Once she secures a new headquarters, Laz expects to hire an initial 20 employees from within the city and outside, if need be.
“It all depends on how quickly everything grows,” she said. “There are a lot of jobs that would come into the community. It’s great for Schenectady, it’s great for us, and it’s a great opportunity for the Capital Region to be home to this platform that has the potential to be as big as LinkedIn, Facebook or Twitter.”
Once the site passes a certain threshold of users, more features and services will be built into the site.
“I could say, ‘Oh, I feel like having macadamia chicken tonight but don’t want to travel more than 30 miles,’” said Laz, as one example of an eventual service. “They can search for that dish within a certain radius and find the restaurant that has it.”
glossary in works
She wants to expand the site to include dining deals, and is currently working with a handful of culinary institutes to build Chef-KeyPedia — a glossary and encyclopedia that will explain things like quinoa to casual foodies.
ChefKey also has an app.
Its true test might just be its potential for addiction.

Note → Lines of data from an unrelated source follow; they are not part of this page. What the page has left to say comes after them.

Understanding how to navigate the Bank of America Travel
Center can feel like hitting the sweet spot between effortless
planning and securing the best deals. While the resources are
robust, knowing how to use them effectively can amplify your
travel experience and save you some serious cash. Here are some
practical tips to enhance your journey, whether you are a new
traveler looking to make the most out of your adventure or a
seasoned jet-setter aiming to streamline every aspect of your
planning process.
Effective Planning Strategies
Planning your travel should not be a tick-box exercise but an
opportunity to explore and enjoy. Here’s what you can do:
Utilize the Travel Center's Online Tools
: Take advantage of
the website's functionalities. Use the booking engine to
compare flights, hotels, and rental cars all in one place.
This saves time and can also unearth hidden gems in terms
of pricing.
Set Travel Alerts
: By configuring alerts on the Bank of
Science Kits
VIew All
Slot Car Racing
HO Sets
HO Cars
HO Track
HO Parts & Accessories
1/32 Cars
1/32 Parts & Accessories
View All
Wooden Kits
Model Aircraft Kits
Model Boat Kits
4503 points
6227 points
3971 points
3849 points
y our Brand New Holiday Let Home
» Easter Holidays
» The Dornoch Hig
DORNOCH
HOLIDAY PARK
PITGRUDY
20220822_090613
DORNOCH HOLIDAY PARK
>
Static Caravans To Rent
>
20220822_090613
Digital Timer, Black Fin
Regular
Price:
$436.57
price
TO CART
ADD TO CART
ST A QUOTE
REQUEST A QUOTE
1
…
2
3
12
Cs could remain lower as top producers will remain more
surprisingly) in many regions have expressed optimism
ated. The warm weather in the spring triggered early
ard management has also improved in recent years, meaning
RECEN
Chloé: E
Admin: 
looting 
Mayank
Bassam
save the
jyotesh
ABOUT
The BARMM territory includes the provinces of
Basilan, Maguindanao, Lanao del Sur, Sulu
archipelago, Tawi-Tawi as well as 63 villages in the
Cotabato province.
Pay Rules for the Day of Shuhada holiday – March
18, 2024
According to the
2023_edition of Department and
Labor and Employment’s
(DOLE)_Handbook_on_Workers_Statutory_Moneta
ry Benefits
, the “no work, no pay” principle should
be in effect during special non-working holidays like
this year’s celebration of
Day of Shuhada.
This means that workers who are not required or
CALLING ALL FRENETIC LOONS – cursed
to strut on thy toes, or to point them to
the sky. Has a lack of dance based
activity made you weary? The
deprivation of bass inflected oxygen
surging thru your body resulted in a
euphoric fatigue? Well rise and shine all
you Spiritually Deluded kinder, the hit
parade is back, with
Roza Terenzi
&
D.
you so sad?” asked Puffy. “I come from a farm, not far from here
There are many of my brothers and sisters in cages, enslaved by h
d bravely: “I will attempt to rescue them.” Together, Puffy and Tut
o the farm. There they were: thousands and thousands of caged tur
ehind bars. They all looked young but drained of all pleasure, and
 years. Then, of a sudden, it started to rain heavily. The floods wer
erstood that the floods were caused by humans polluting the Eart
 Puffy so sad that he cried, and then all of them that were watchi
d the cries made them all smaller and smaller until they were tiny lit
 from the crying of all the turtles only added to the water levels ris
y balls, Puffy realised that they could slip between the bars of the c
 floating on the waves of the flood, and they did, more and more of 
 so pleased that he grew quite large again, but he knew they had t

Someone logs onto Twitter because they just have to know the short and sweet thoughts of their favorite celebrity. Someone logs onto Facebook because they love the feeling that comes when a bright red notification pops up and it’s that girl from last weekend’s party “liking” their latest profile picture.
The feeling someone gets from swapping banana bread recipes or sharing their two cents on the best Italian restaurant in town could be just as addicting. Only time will tell.